METHODS::Repurposing of currently approved medications is an attractive option for the development of novel treatment strategies against physiological and infectious diseases. The antidiabetic sulfonylurea glyburide has demonstrated off-target capacity to inhibit activation of the NLRP3 inflammasome in a variety of disease models, including vaginal candidiasis, caused primarily by the fungal pathogen Candida albicans Therefore, we sought to determine which of the currently approved sulfonylurea drugs prevent the release of interleukin 1β (IL-1β), a major inflammasome effector, during C. albicans challenge of the human macrophage-like THP1 cell line. Findings revealed that the second-generation antidiabetics (glyburide, glisoxepide, gliquidone, and glimepiride), which exhibit greater antidiabetic efficacy than prior iterations, demonstrated anti-inflammatory effects with various degrees of potency as determined by calculation of 50% inhibitory concentrations (IC50s). These same compounds were also effective in reducing IL-1β release during noninfectious inflammasome activation (e.g., induced by lipopolysaccharide [LPS] plus ATP), suggesting that their anti-inflammatory activity is not specific to C. albicans challenge.

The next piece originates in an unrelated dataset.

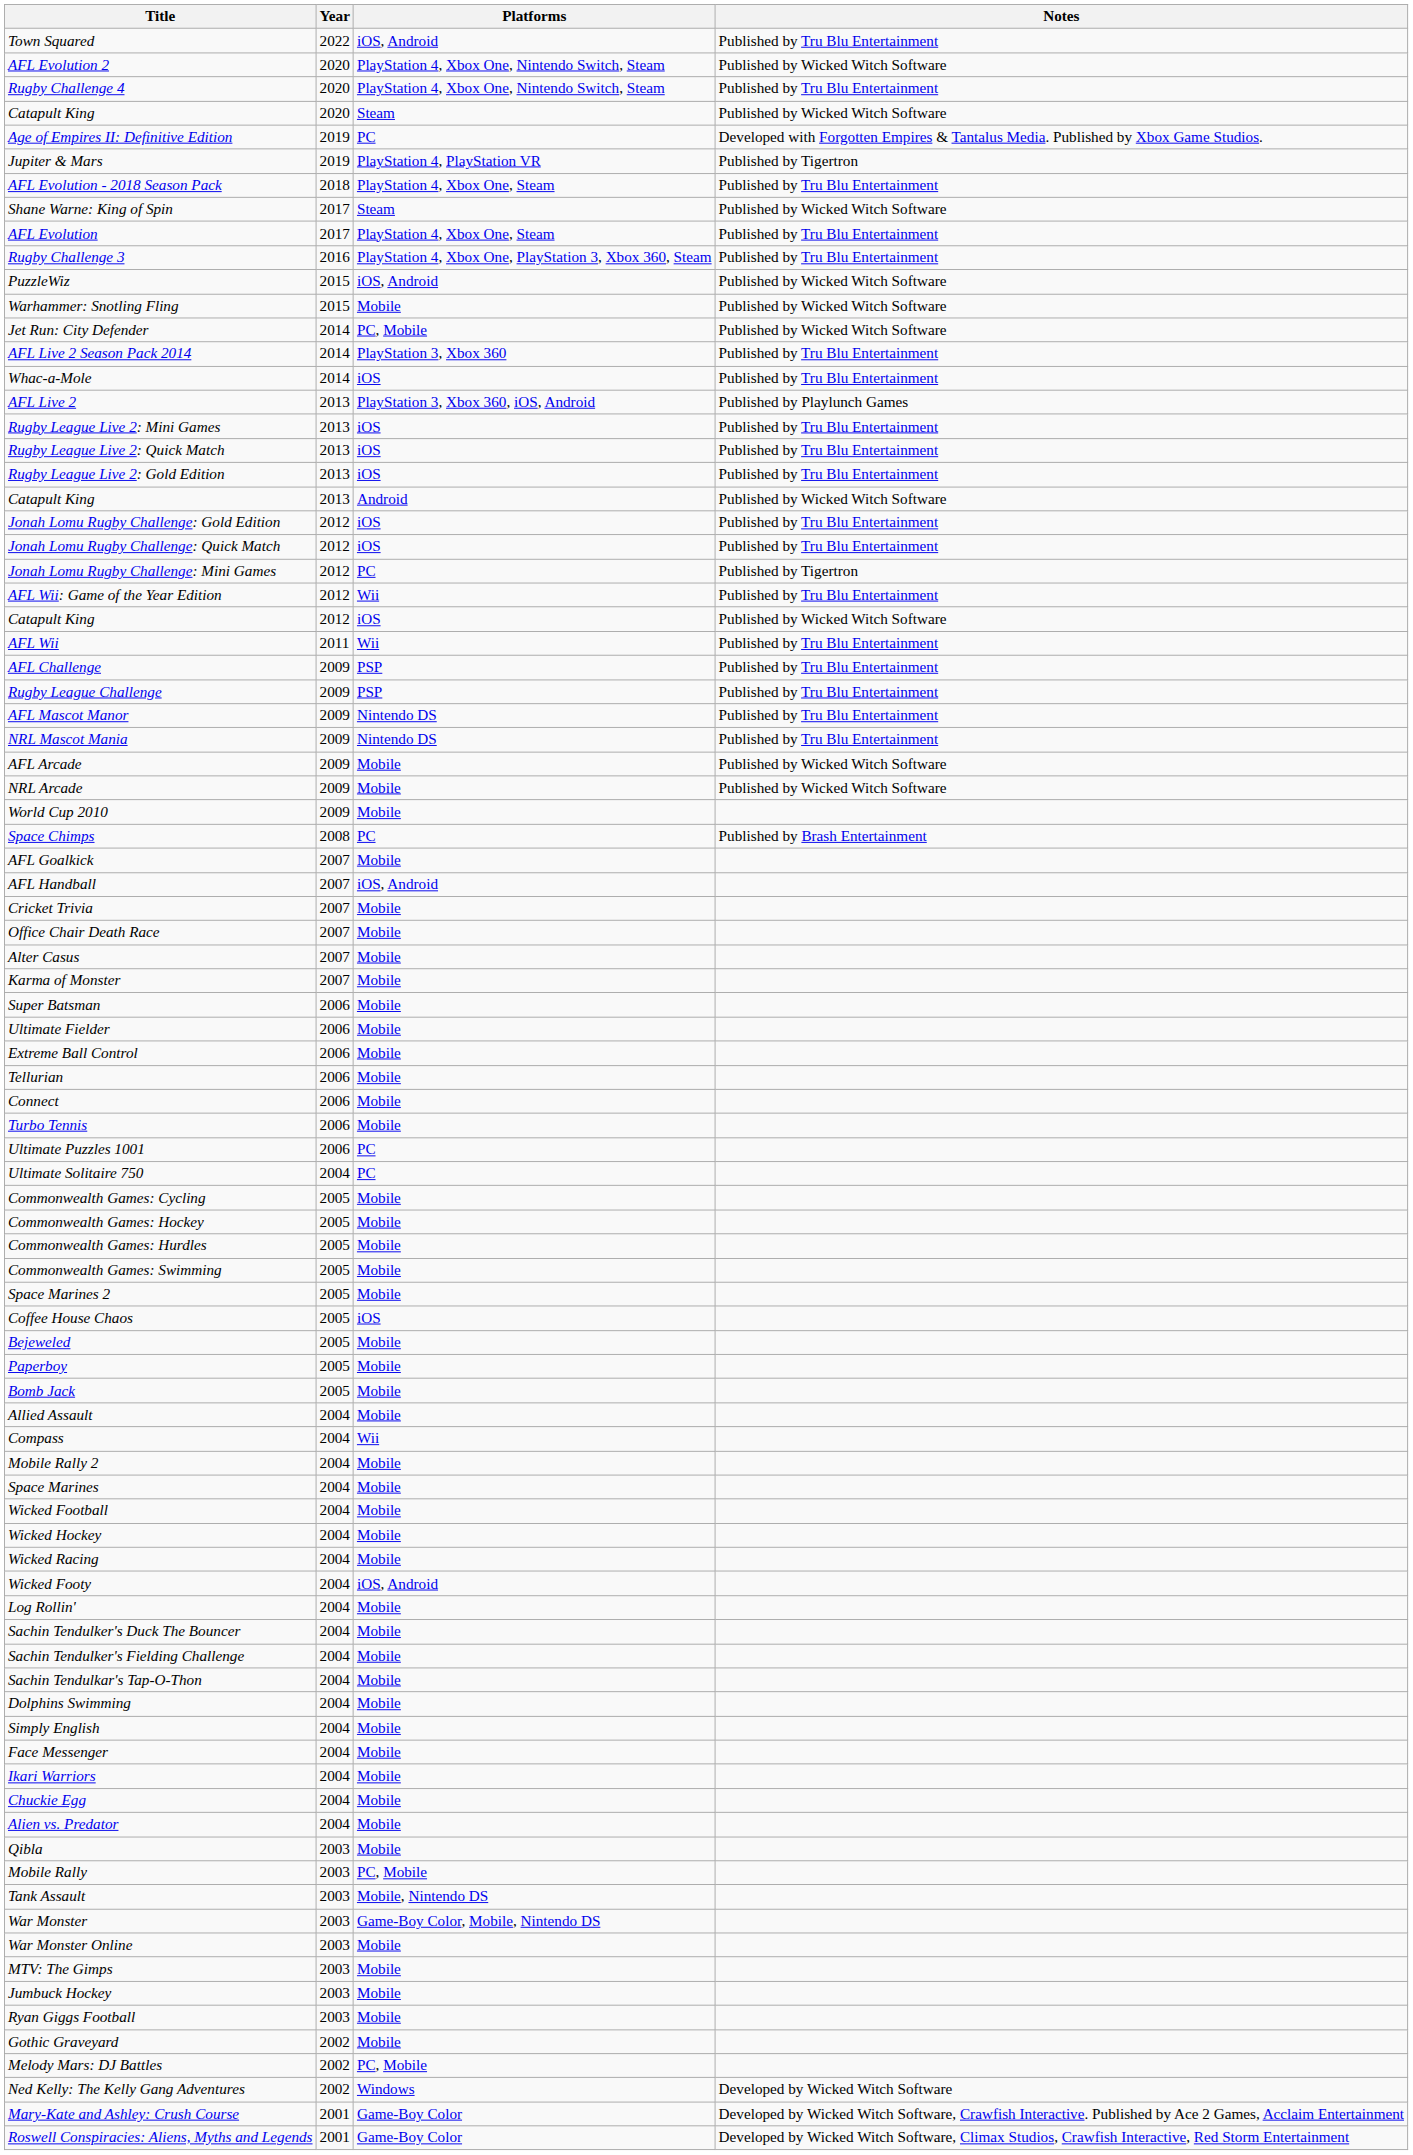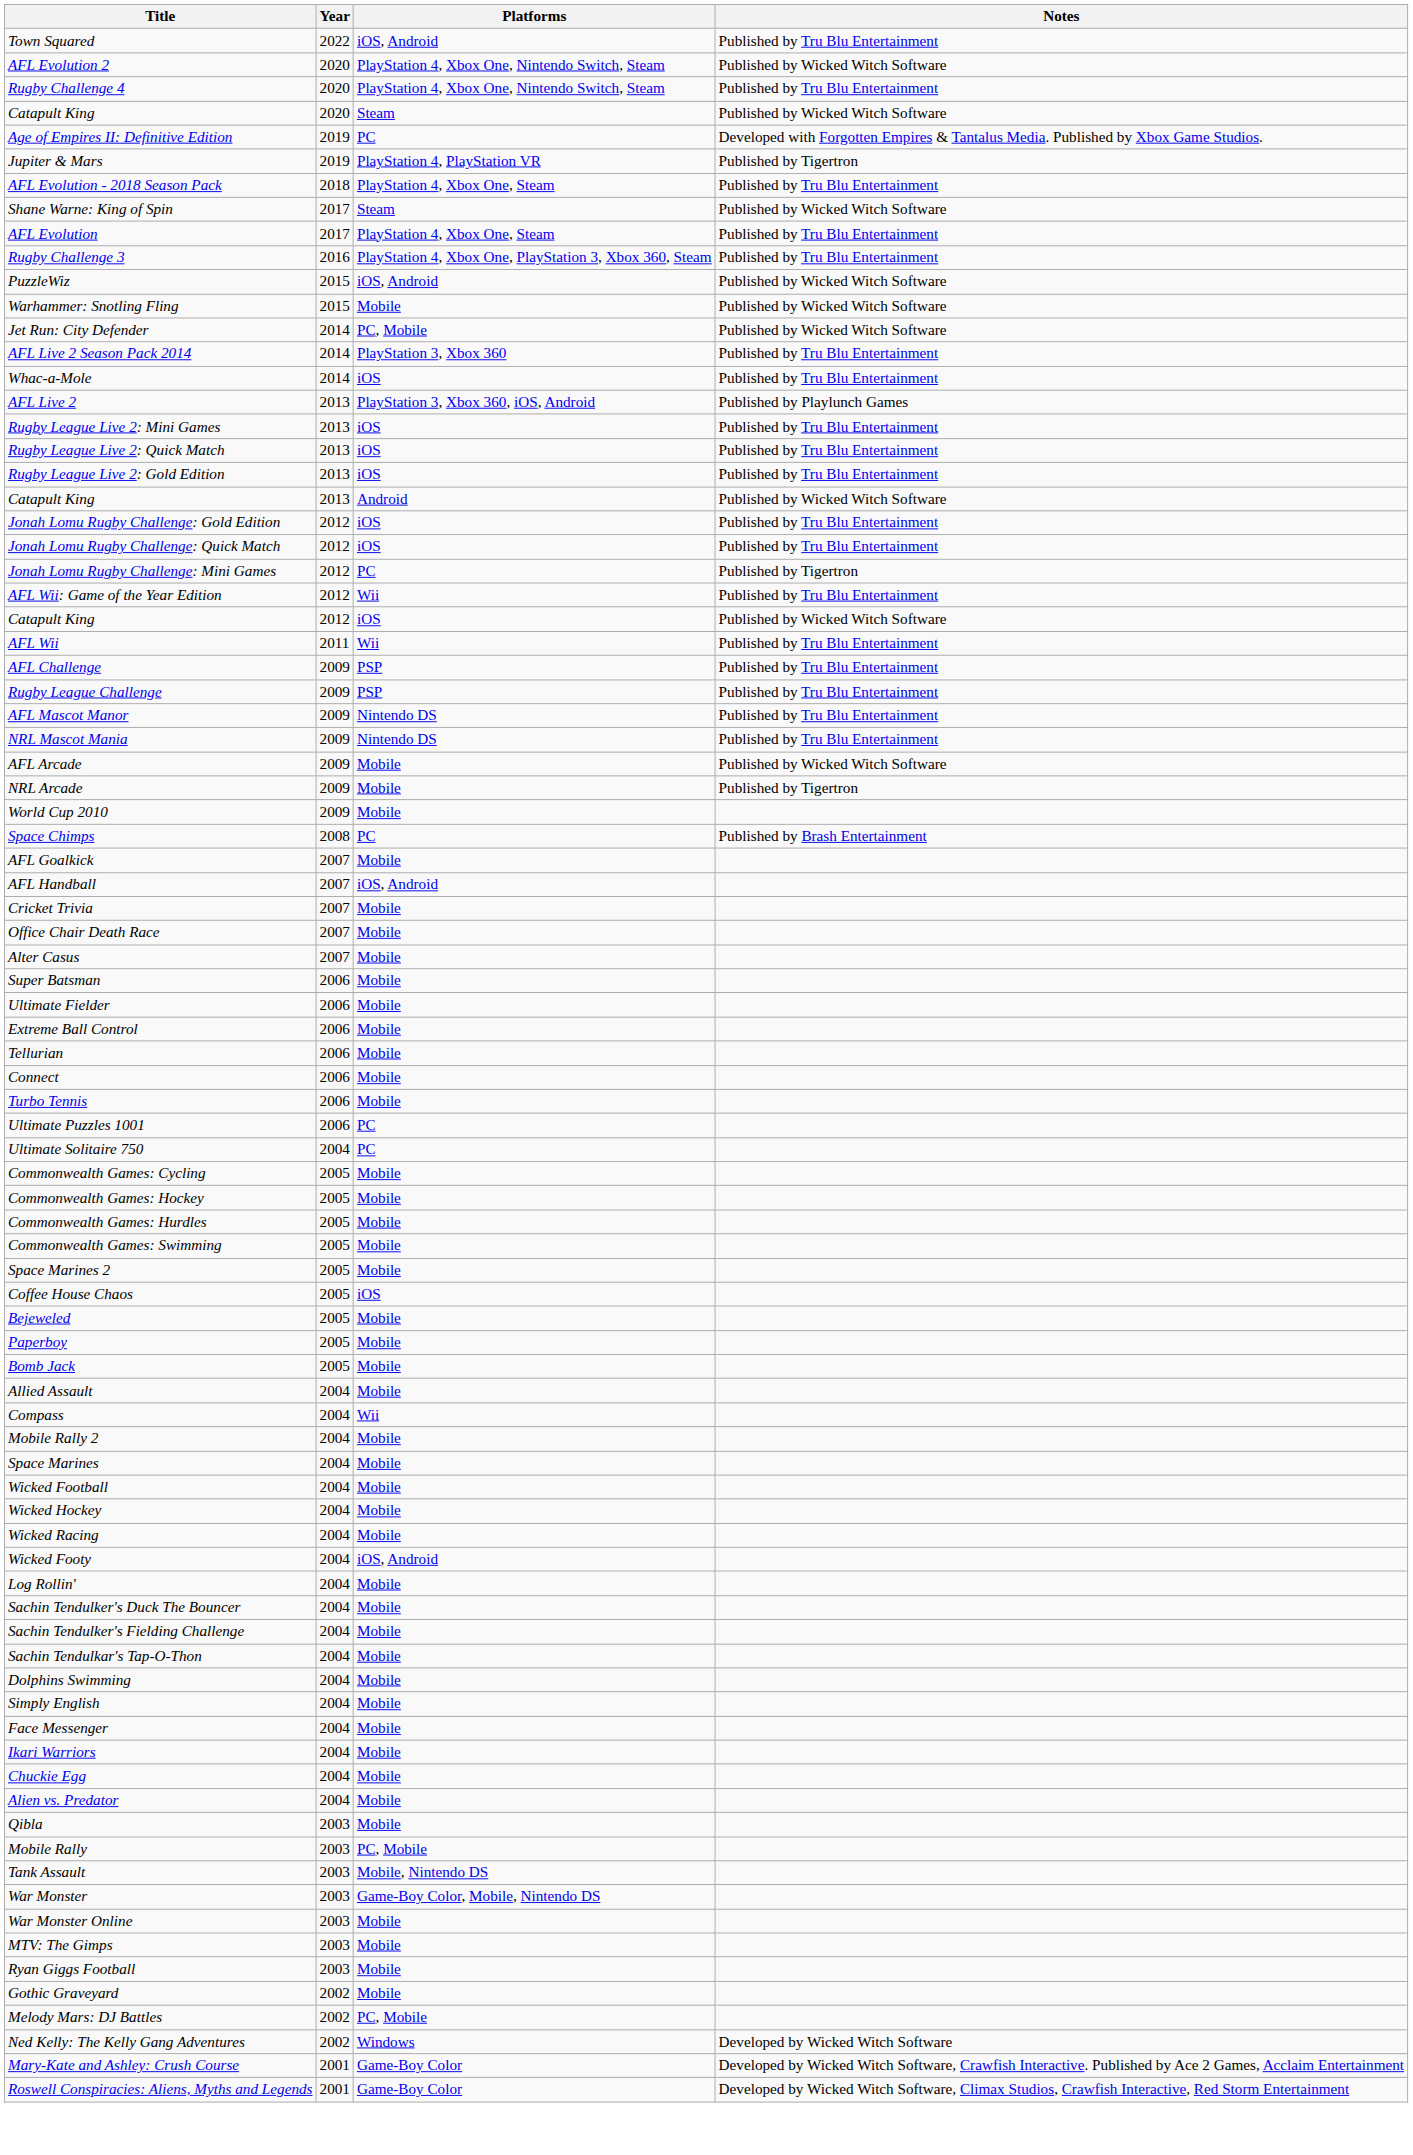NRL Arcade | Notes: Published by Wicked Witch Software -> Published by Tigertron
- row: Karma of Monster | 2007 | Mobile
- row: Jumbuck Hockey | 2003 | Mobile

Moreover, treatment with sulfonylurea drugs did not impact C. albicans growth and filamentation or THP1 viability. Finally, the use of ECE1 and Candidalysin deletion mutants, along with isogenic NLRP3-/- cells, demonstrated that both Candidalysin and NLRP3 are required for IL-1β secretion, further confirming that sulfonylureas suppress inflammasome signaling. Moreover, challenge of THP1 cells with synthetic Candidalysin peptide demonstrated that this toxin is sufficient to activate the inflammasome. Treatment with the experimental inflammasome inhibitor MCC950 led to similar blockade of IL-1β release, suggesting that Candidalysin-mediated inflammasome activation can be inhibited independently of potassium efflux. Together, these results demonstrate that the second-generation antidiabetic sulfonylureas retain anti-inflammatory activity and may be considered for repurposing against immunopathological diseases, including vaginal candidiasis.